• About this task: Reproduce the lines below word for word, leaving out the pictures.

• Given entries:
◆ ◆ ◆ ◆ ◆
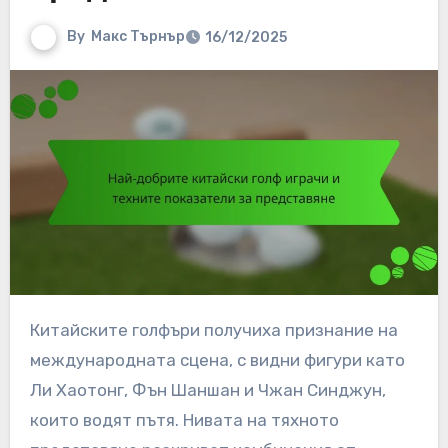
By
Макс Търнър
16/12/2025
Китайските голфъри получиха признание на
международната сцена, с видни фигури като
Ли Хаотонг, Фън Шаншан и Чжан Синджун,
които водят пътя. Нивата на тяхното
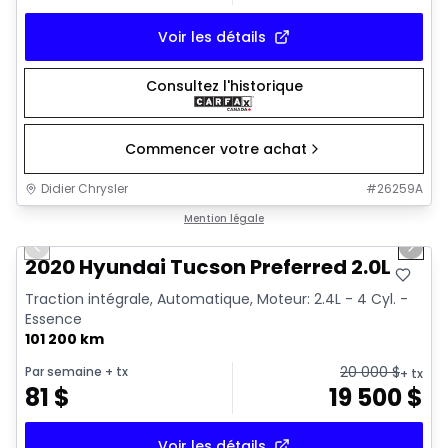
Voir les détails
Consultez l'historique
Commencer votre achat
Didier Chrysler
#
26259A
1/17
Très bonne offre
Mention légale
Previous slide
Next 
2020 Hyundai Tucson Preferred 2.0L
Traction intégrale, Automatique, Moteur: 2.4L - 4 Cyl. -
Essence
101 200 km
20 000
$
Par semaine
+ tx
+ tx
81
$
19 500
$
Voir les détails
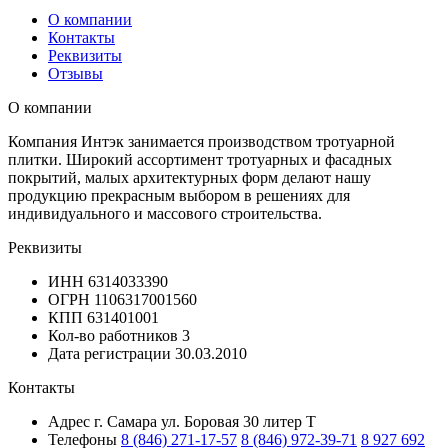
О компании
Контакты
Реквизиты
Отзывы
О компании
Компания Интэк занимается производством тротуарной
плитки. Широкий ассортимент тротуарных и фасадных
покрытий, малых архитектурных форм делают нашу
продукцию прекрасным выбором в решениях для
индивидуального и массового строительства.
Реквизиты
ИНН
6314033390
ОГРН
1106317001560
КПП
631401001
Кол-во работников
3
Дата регистрации
30.03.2010
Контакты
Адрес
г. Самара ул. Боровая 30 литер Т
Телефоны
8 (846) 271-17-57
8 (846) 972-39-71
8 927 692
◆ ◆ ◆ ◆ ◆
• Task output:
By
Макс Търнър
16/12/2025
Китайските голфъри получиха признание на
международната сцена, с видни фигури като
Ли Хаотонг, Фън Шаншан и Чжан Синджун,
които водят пътя. Нивата на тяхното
Voir les détails
Consultez l'historique
Commencer votre achat
Didier Chrysler
#
26259A
1/17
Très bonne offre
Mention légale
Previous slide
Next 
2020 Hyundai Tucson Preferred 2.0L
Traction intégrale, Automatique, Moteur: 2.4L - 4 Cyl. -
Essence
101 200 km
20 000
$
Par semaine
+ tx
+ tx
81
$
19 500
$
Voir les détails
О компании
Контакты
Реквизиты
Отзывы
О компании
Компания Интэк занимается производством тротуарной
плитки. Широкий ассортимент тротуарных и фасадных
покрытий, малых архитектурных форм делают нашу
продукцию прекрасным выбором в решениях для
индивидуального и массового строительства.
Реквизиты
ИНН
6314033390
ОГРН
1106317001560
КПП
631401001
Кол-во работников
3
Дата регистрации
30.03.2010
Контакты
Адрес
г. Самара ул. Боровая 30 литер Т
Телефоны
8 (846) 271-17-57
8 (846) 972-39-71
8 927 692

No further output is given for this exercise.